His chest swells underneath her as they teeter on the edge of something extraordinary. Soft, whole things that her lover has never allowed himself to consider before. Forgiveness. Redemption. Something that might even pass as normality.

“I'm needed here,” she says, and his nostrils flare, weighing the yearning in her scent against the finality of her tone.

He gets it now, though. She needs to stay. He needs to go. She hates it, but that doesn't mean she can't accept it. 

“This isn't over.”

“I know, darlin'. We never were. Don't think we ever will be,” he says, and the look on his face tells her he's thinking of that first time, and all the times in between. 

Soon, she wants to promise. Soon we'll make some better memories.

But she's got a job to do first.

Six months later ...

Rogue dragged in a breath, let out another, and raised her face to the sun. She sighed with pleasure as she let the warmth wash over her, and thought of long Canadian winters, in a small cabin, with a open fireplace and a punching bag. But just one bed.

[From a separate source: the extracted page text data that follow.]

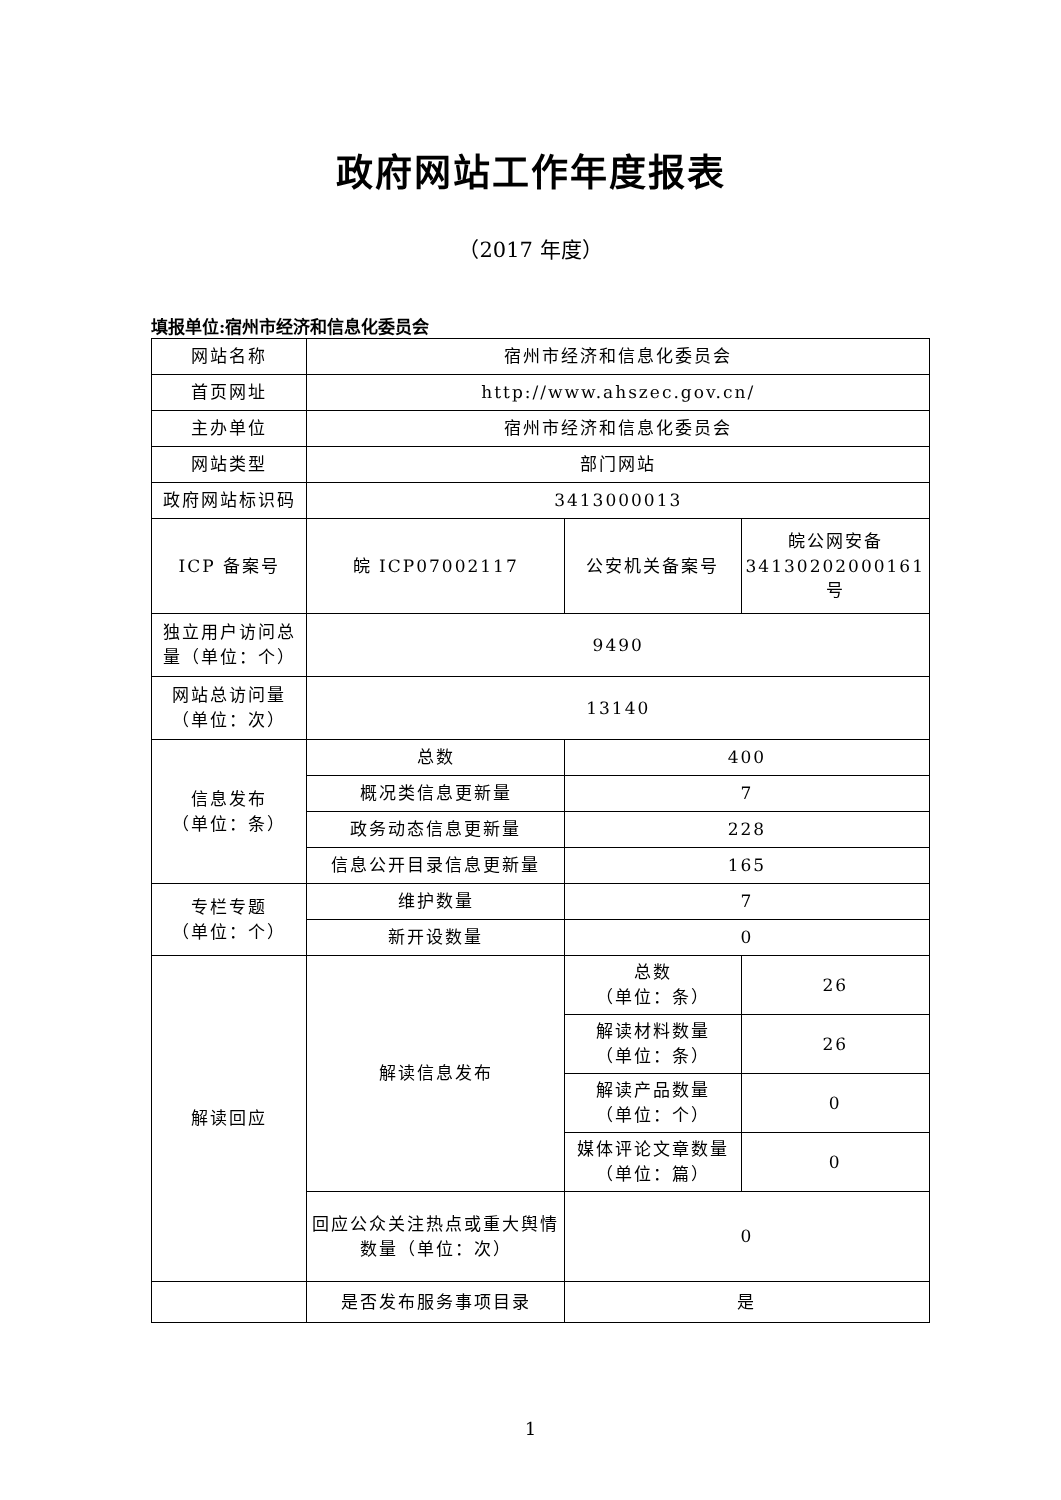政府网站工作年度报表
（2017 年度）
填报单位:宿州市经济和信息化委员会
| 网站名称 | 宿州市经济和信息化委员会 | | |
| 首页网址 | http://www.ahszec.gov.cn/ | | |
| 主办单位 | 宿州市经济和信息化委员会 | | |
| 网站类型 | 部门网站 | | |
| 政府网站标识码 | 3413000013 | | |
| ICP 备案号 | 皖 ICP07002117 | 公安机关备案号 | 皖公网安备 34130202000161 号 |
| 独立用户访问总量（单位：个） | 9490 | | |
| 网站总访问量（单位：次） | 13140 | | |
| 信息发布 （单位：条） | 总数 | 400 | |
| | 概况类信息更新量 | 7 | |
| | 政务动态信息更新量 | 228 | |
| | 信息公开目录信息更新量 | 165 | |
| 专栏专题 （单位：个） | 维护数量 | 7 | |
| | 新开设数量 | 0 | |
| 解读回应 | 解读信息发布 | 总数 （单位：条） | 26 |
| | | 解读材料数量 （单位：条） | 26 |
| | | 解读产品数量 （单位：个） | 0 |
| | | 媒体评论文章数量 （单位：篇） | 0 |
| | 回应公众关注热点或重大舆情数量（单位：次） | 0 | |
| | 是否发布服务事项目录 | 是 | |
1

Just two more weeks, and they'd take her as far as Juneau in the jet, and she'd overland it from there. She'd cleared it with Gil already - he'd run the place for however long she needed to be gone, and Jubes was gonna rock it as his deputy. Gambit had agreed to cover her combat classes, and she'd already handed civics over to Hank. There was the orientation process still to think about, and she really needed to see about the new uniforms before she left, but ... 

Everything else could wait for the spring.

_fin_

 

Disclaimer: This fanfiction was written for personal enjoyment rather than profit. No infringement on the rights of the intellectual property owners is intended.